In short, all civil disobedience ultimately comes down to one question: are you prepared to die in the service of your cause? If the cause is the freedom of a subcontinent, or the end of racial tyranny, then maybe you can say yes, if you have a lot more character than a wuss like myself. SO what Potstem and Crotchrot and the rest of the Symbionese Junior Liberation Front need to ask themselves is “Am I willing to give my life to prevent these particular trees from being replaced by triple the number of generally similar trees in a different location?”

At that point, we can accurately judge the wisdom and sanity of the protest. I hate to annoy the time-warps on Telegraph***, but I have to say that I’m not betting heavily on a “yes” response.

* Look it up. Seriously, I mean it. Go look up Fred Shuttlesworth. What MLK dealt with for a matter of months in Birmingham, Rev.

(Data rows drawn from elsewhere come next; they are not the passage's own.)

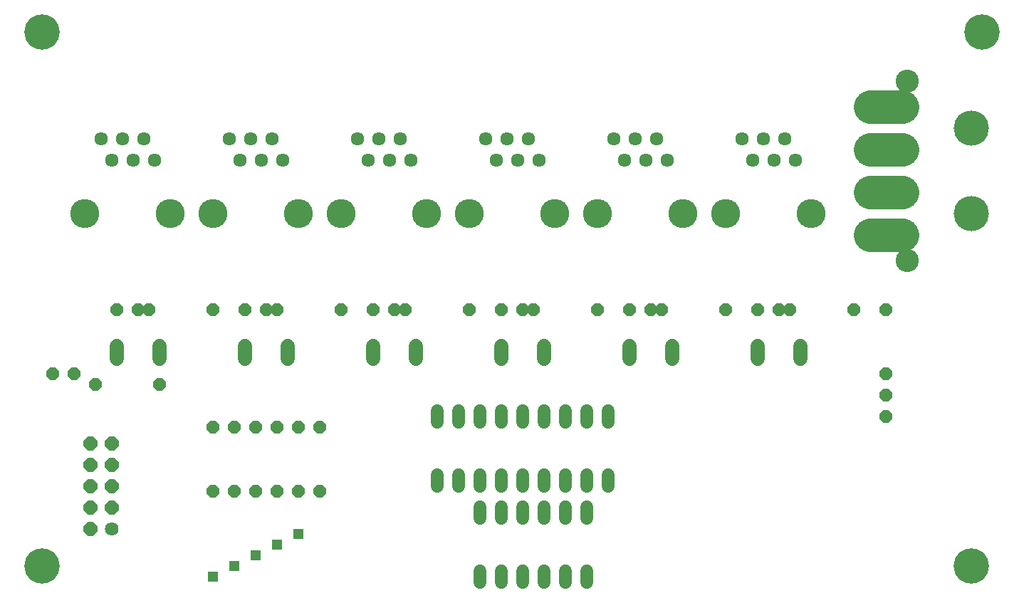
<source format=gts>
G75*
G70*
%OFA0B0*%
%FSLAX24Y24*%
%IPPOS*%
%LPD*%
%AMOC8*
5,1,8,0,0,1.08239X$1,22.5*
%
%ADD10C,0.1655*%
%ADD11C,0.0634*%
%ADD12C,0.1360*%
%ADD13C,0.0640*%
%ADD14OC8,0.0640*%
%ADD15C,0.0600*%
%ADD16C,0.1580*%
%ADD17C,0.1080*%
%ADD18C,0.1650*%
%ADD19C,0.0680*%
%ADD20OC8,0.0600*%
%ADD21R,0.0476X0.0476*%
D10*
X001699Y001689D03*
X001699Y026689D03*
X045199Y001689D03*
X045699Y026689D03*
D11*
X036449Y021689D03*
X035449Y021689D03*
X034449Y021689D03*
X034949Y020689D03*
X035949Y020689D03*
X036949Y020689D03*
X030949Y020689D03*
X029949Y020689D03*
X028949Y020689D03*
X028449Y021689D03*
X029449Y021689D03*
X030449Y021689D03*
X024949Y020689D03*
X023949Y020689D03*
X022949Y020689D03*
X022449Y021689D03*
X023449Y021689D03*
X024449Y021689D03*
X018949Y020689D03*
X017949Y020689D03*
X016949Y020689D03*
X016449Y021689D03*
X017449Y021689D03*
X018449Y021689D03*
X012949Y020689D03*
X011949Y020689D03*
X010949Y020689D03*
X010449Y021689D03*
X011449Y021689D03*
X012449Y021689D03*
X006949Y020689D03*
X005949Y020689D03*
X004949Y020689D03*
X004449Y021689D03*
X005449Y021689D03*
X006449Y021689D03*
D12*
X007699Y018189D03*
X009699Y018189D03*
X013699Y018189D03*
X015699Y018189D03*
X019699Y018189D03*
X021699Y018189D03*
X025699Y018189D03*
X027699Y018189D03*
X031699Y018189D03*
X033699Y018189D03*
X037699Y018189D03*
X003699Y018189D03*
D13*
X004949Y003439D03*
D14*
X003949Y003439D03*
X003949Y004439D03*
X004949Y004439D03*
X004949Y005439D03*
X003949Y005439D03*
X003949Y006439D03*
X004949Y006439D03*
X004949Y007439D03*
X003949Y007439D03*
D15*
X020199Y008429D02*
X020199Y008949D01*
X021199Y008949D02*
X021199Y008429D01*
X022199Y008429D02*
X022199Y008949D01*
X023199Y008949D02*
X023199Y008429D01*
X024199Y008429D02*
X024199Y008949D01*
X025199Y008949D02*
X025199Y008429D01*
X026199Y008429D02*
X026199Y008949D01*
X027199Y008949D02*
X027199Y008429D01*
X028199Y008429D02*
X028199Y008949D01*
X028199Y005949D02*
X028199Y005429D01*
X027199Y005429D02*
X027199Y005949D01*
X026199Y005949D02*
X026199Y005429D01*
X025199Y005429D02*
X025199Y005949D01*
X024199Y005949D02*
X024199Y005429D01*
X023199Y005429D02*
X023199Y005949D01*
X022199Y005949D02*
X022199Y005429D01*
X021199Y005429D02*
X021199Y005949D01*
X020199Y005949D02*
X020199Y005429D01*
X022199Y004449D02*
X022199Y003929D01*
X023199Y003929D02*
X023199Y004449D01*
X024199Y004449D02*
X024199Y003929D01*
X025199Y003929D02*
X025199Y004449D01*
X026199Y004449D02*
X026199Y003929D01*
X027199Y003929D02*
X027199Y004449D01*
X027199Y001449D02*
X027199Y000929D01*
X026199Y000929D02*
X026199Y001449D01*
X025199Y001449D02*
X025199Y000929D01*
X024199Y000929D02*
X024199Y001449D01*
X023199Y001449D02*
X023199Y000929D01*
X022199Y000929D02*
X022199Y001449D01*
D16*
X040449Y017189D02*
X041949Y017189D01*
X041949Y019189D02*
X040449Y019189D01*
X040449Y021189D02*
X041949Y021189D01*
X041949Y023189D02*
X040449Y023189D01*
D17*
X042199Y024389D03*
X042199Y015989D03*
D18*
X045199Y018189D03*
X045199Y022189D03*
D19*
X037199Y011989D02*
X037199Y011389D01*
X035199Y011389D02*
X035199Y011989D01*
X031199Y011989D02*
X031199Y011389D01*
X029199Y011389D02*
X029199Y011989D01*
X025199Y011989D02*
X025199Y011389D01*
X023199Y011389D02*
X023199Y011989D01*
X019199Y011989D02*
X019199Y011389D01*
X017199Y011389D02*
X017199Y011989D01*
X013199Y011989D02*
X013199Y011389D01*
X011199Y011389D02*
X011199Y011989D01*
X007199Y011989D02*
X007199Y011389D01*
X005199Y011389D02*
X005199Y011989D01*
D20*
X003199Y010689D03*
X002199Y010689D03*
X004199Y010189D03*
X007199Y010189D03*
X009699Y008189D03*
X010699Y008189D03*
X011699Y008189D03*
X012699Y008189D03*
X013699Y008189D03*
X014699Y008189D03*
X014699Y005189D03*
X013699Y005189D03*
X012699Y005189D03*
X011699Y005189D03*
X010699Y005189D03*
X009699Y005189D03*
X009699Y013689D03*
X011199Y013689D03*
X012199Y013689D03*
X012699Y013689D03*
X015699Y013689D03*
X017199Y013689D03*
X018199Y013689D03*
X018699Y013689D03*
X021699Y013689D03*
X023199Y013689D03*
X024199Y013689D03*
X024699Y013689D03*
X027699Y013689D03*
X029199Y013689D03*
X030199Y013689D03*
X030699Y013689D03*
X033699Y013689D03*
X035199Y013689D03*
X036199Y013689D03*
X036699Y013689D03*
X039699Y013689D03*
X041199Y013689D03*
X041199Y010689D03*
X041199Y009689D03*
X041199Y008689D03*
X006699Y013689D03*
X006199Y013689D03*
X005199Y013689D03*
D21*
X013699Y003189D03*
X012699Y002689D03*
X011699Y002189D03*
X010699Y001689D03*
X009699Y001189D03*
M02*

</source>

Shuttlesworth faced down for the better part of a decade, and now the one-time “Wild Man of Birmingham” is about to see the city airport renamed for him in the twilight of his life, which I am sure was completely unfathomable fifty years ago. I mean it. Go go go. Wiki wiki.

** Stark Industries gets a nickel.

*** A great whopping stinking lie of the first order. Come on, I have two degrees in political science, I took entire course groups in forswearing and deception, you should expect this of me by now. At least I have the decency to tell you when I’m lying my ass off.